Some days I see It hover right over her shoulder at breakfast, or beside her while she sleeps, her ragged-breath heaving in an out to its own rhythm that appears to say, “Not today…not today…not today.”

I saw It even yesterday morning, as my father busied himself with Valentine’s Day wishes, trying to woo her to come eat with promises of Chocolate pancakes in the dining room. It was standing there, in the still background, wanting to dance her right out of this world. She wouldn’t go though. She is not ready for this, the final dance of life.

Instead - steel will filling her rigid, useless body - she simply pushed Death and my father out the door, saying she was waiting for her nurse from Hospice to shower her.  “Go have breakfast without me.”

Not today. Not today. Not today.

I can’t say I blame her. As much as I want to see her free and “at peace”, I am in my own avoidance mode.

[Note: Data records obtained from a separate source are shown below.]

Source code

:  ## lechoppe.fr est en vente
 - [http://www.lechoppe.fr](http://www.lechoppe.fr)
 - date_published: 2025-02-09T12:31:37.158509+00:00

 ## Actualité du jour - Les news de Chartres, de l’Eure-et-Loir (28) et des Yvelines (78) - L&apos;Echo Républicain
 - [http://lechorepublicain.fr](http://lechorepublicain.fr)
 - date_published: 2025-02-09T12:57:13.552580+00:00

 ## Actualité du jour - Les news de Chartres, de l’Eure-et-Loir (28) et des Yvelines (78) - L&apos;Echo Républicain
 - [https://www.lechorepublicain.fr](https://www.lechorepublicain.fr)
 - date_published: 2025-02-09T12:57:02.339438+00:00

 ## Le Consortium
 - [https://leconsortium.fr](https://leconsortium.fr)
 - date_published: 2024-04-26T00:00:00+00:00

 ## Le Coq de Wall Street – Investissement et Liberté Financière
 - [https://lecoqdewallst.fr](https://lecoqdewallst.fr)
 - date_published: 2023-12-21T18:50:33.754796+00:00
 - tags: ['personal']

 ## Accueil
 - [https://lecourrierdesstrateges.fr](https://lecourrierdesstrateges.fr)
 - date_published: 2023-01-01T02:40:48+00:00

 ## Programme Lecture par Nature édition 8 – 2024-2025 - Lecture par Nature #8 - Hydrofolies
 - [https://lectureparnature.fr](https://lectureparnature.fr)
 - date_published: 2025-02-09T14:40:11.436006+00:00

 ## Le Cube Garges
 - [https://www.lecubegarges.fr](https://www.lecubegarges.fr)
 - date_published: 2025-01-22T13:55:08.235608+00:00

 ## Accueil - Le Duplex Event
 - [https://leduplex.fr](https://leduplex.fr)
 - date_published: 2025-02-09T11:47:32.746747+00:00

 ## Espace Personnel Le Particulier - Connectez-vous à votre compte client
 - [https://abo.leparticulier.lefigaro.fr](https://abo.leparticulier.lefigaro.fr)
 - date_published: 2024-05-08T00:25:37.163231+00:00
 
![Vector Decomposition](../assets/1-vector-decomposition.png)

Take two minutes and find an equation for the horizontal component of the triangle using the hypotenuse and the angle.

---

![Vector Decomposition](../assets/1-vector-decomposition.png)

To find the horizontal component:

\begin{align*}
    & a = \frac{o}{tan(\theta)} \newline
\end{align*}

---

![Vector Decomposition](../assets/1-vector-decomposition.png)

You see, Death not only courts her, It courts me. It takes me in Its arms and whispers in my ear, as It propels me, gently but firmly - It is leading, not I - across these difficult days. It tells me the things I should do and say to my mother to give her ease, to let her pass from this life to the next. But still I evade It, because I cannot face It.

I cannot tell her, “It is okay to let go Mom,” because that would mean I was betraying her, and her iron will to live.

I cannot bring up past hurts and forgive her because that would mean I was saying she was not a good mother.

I cannot ask her for forgiveness because that would mean admitting that I have not been the best daughter.

I cannot ask her what she wants to wear for her funeral, what she wants sang, or said, or done, because that would mean she is dying.

I want the easy way out. The coward’s way. The sharp-slap-to-the-senses-midnight-call announcing finally and unceremoniously, “She has gone.” I have wanted this for her - and for me - since her diagnosis a year and a half ago.

But as is often the case, we plan but our plans are not what are served up in this life.

I know in the end I shall grow from this tough time. I know my heart climbs to new heights each minute it is not breaking.

I know she will gain from this too. To waltz just a few more times around the floor with her life’s love. To spend some time with one of her daughters – and her daughter’s daughters – before leaving.

And so Death waits. For her. For me.